February is very short. Next week is the end of the month already. Then comes March, and soon it will be April. And Nizam's wedding is in less than 2 months.. Soon the card will be out for distribution. That is what happen when its beginning of the year, it moves very fast.

Monday, February 09, 2009

Over Acting?

I didn’t realize that when I care so much, I get over board. Am I obsessed?

I end up getting worried and my mind just refuse to focus and start thinking “ok ke tak?” And now I end up making mistake at work. Who’s fault is it? Mine lah! Maybe that is the only way to show that I care. But I’m helpless when people just refuse to hear. So I end up crying…

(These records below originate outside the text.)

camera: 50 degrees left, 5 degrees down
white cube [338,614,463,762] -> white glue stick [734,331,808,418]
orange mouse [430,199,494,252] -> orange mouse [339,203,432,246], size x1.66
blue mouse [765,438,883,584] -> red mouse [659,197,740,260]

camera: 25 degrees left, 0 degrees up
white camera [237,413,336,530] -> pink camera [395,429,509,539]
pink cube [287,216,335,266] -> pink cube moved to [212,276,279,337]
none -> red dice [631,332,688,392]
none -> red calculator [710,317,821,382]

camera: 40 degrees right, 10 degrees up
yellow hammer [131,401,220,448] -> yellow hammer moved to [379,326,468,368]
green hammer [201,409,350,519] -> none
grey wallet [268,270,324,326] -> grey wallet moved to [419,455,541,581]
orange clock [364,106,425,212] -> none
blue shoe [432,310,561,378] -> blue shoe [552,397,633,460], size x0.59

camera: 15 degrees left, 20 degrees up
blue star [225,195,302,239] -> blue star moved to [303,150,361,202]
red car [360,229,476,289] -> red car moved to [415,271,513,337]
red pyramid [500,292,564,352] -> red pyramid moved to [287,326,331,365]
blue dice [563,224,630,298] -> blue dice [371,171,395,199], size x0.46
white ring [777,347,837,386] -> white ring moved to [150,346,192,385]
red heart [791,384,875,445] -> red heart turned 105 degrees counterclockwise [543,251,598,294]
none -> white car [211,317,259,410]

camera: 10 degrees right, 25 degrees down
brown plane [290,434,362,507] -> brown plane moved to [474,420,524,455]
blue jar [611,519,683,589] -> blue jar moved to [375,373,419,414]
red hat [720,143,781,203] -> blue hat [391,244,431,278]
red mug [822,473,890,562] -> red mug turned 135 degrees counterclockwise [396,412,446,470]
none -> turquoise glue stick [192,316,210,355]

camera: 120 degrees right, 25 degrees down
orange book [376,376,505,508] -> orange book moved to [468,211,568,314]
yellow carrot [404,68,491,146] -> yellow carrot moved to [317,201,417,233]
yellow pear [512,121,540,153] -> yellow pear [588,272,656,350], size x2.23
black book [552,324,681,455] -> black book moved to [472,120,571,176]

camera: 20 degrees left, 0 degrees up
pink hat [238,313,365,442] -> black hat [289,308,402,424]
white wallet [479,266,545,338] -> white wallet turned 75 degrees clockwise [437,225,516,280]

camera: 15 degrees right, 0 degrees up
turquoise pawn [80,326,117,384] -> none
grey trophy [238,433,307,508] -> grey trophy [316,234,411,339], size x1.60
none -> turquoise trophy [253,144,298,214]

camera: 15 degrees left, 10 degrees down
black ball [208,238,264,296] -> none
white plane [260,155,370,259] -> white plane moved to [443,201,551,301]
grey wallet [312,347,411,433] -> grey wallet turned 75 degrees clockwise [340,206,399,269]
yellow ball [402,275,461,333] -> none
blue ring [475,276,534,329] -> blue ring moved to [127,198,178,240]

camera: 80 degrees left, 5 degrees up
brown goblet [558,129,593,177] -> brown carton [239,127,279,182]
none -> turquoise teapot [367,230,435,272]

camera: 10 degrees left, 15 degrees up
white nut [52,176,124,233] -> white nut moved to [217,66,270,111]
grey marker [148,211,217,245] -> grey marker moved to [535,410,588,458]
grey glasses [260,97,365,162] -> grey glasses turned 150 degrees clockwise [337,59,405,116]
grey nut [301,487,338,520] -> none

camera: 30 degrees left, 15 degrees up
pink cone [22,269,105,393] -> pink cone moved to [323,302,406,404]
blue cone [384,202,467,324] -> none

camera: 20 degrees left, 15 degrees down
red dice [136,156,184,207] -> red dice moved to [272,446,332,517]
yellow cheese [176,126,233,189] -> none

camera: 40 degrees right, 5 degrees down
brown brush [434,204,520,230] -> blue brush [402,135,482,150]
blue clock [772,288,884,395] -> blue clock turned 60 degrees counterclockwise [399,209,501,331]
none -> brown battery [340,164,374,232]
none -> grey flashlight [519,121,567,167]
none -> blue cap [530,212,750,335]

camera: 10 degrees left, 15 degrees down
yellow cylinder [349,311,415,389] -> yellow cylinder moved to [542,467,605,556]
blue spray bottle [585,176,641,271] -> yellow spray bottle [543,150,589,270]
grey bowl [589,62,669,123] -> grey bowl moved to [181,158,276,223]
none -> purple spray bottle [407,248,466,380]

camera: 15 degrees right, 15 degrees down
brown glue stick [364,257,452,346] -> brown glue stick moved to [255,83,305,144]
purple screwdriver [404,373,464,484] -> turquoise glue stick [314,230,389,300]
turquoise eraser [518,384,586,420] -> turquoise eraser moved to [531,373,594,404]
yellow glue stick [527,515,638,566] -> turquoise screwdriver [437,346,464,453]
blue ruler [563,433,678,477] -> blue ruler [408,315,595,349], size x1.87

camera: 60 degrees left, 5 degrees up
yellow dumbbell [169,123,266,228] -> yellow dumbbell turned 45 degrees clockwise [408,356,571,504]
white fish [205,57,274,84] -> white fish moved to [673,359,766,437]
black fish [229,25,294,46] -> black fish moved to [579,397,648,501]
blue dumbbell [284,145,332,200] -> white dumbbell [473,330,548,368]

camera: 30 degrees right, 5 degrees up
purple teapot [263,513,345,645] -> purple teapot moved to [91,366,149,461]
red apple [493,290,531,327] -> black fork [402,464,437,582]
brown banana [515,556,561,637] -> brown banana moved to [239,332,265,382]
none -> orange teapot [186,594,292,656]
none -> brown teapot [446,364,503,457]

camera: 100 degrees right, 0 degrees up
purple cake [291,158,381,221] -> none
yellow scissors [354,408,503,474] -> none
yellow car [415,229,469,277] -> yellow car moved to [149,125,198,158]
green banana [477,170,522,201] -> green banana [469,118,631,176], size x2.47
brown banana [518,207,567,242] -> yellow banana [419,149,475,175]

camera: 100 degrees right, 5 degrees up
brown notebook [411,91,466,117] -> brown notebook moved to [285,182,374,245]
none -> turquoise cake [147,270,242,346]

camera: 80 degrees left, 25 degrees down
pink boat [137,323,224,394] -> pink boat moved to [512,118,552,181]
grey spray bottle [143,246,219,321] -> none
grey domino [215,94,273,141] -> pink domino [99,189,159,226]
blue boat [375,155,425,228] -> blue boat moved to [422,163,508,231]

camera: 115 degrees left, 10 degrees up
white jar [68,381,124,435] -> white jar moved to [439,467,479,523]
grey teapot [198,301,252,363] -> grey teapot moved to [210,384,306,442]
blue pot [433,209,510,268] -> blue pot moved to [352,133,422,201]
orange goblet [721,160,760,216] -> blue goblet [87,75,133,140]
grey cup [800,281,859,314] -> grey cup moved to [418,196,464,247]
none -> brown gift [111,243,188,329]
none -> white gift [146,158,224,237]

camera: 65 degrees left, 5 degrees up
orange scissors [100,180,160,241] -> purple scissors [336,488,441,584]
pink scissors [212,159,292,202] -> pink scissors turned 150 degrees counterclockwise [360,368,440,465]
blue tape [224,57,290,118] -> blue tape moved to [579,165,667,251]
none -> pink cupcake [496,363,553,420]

Now I notice my another weakness… Care to much, bothered to obvious. Mak kata, kalau sayang sangat kat orang tu, jangan sampai jiwa raga aku serah kan.. Leave 10% to yourself then you learn appreaciate it more.

Learning No 2 – Try to relax, make it less affected. Maybe someone will notice… I'm trying to, but its harder than I expected!

Wednesday, February 04, 2009

All Over Again?

I thought all this while, after trying to win a bit of the trust, I have manage to at least pass 30% of the 'test'. Unfortunately, it started all over again... To actually think that I was actually being excluded just to prevent from being 'accused' was pretty sad. To actually picture the whole senario has already make me feel like crying. To actually felt that I was included by 'force' is making me feel less important. If things has been explained probably I might understand, a bit lah! Maybe, even if its hard to swallow.. Now I will have to start all over again..

I was out with 'my eldest daughter' Nadiah on Monday, its been some time since we last spend time together. We end up going to the same place over and over again. But as long as we get a decent meal together and buy stuff that she likes its alright with me.

Its already February.. The month is moving pretty fast actually. I've got to count months, hope I dont have to count years.

I'm watching Cucuku Sayang now on TV. haahaha.. I think its really true, real life story. The wife asking the father and husband to do house work because she decided not to hire a maid. She asking the husband and father to divide the house chores so that she can rest after a days work in the office.. hahaha. Dunia dah terbalik kot!

We had a birthday surprise for Kak Suzana in the office. We had it on Tuesday.. had it planned since last week. Azlin was given the honor to asked kak Suz out for lunch, konon nya at Golden Shoe. But we actually had it at the 17th floor conference room. Jacq pretended to leave for lunch 1st. Then I said goodbye to leave for the day.. Our acting was not bad at all hahaha.. She was pretty surprise that we had it all planned out. Ordered Pizza Hut (and the delivery guy was Yazid and my ex colleague in CIAS - Norashikin) and I went to buy a Chocolate Truffle from Royal Cakes..

It was Zafeera, Suzana Yunan and 'Abah's' birthday all on the same day 02.02. Bought something for Abah when I was out with Nadiah the other day.. Hope he likes it.

Ok I hope weekend will start from Friday!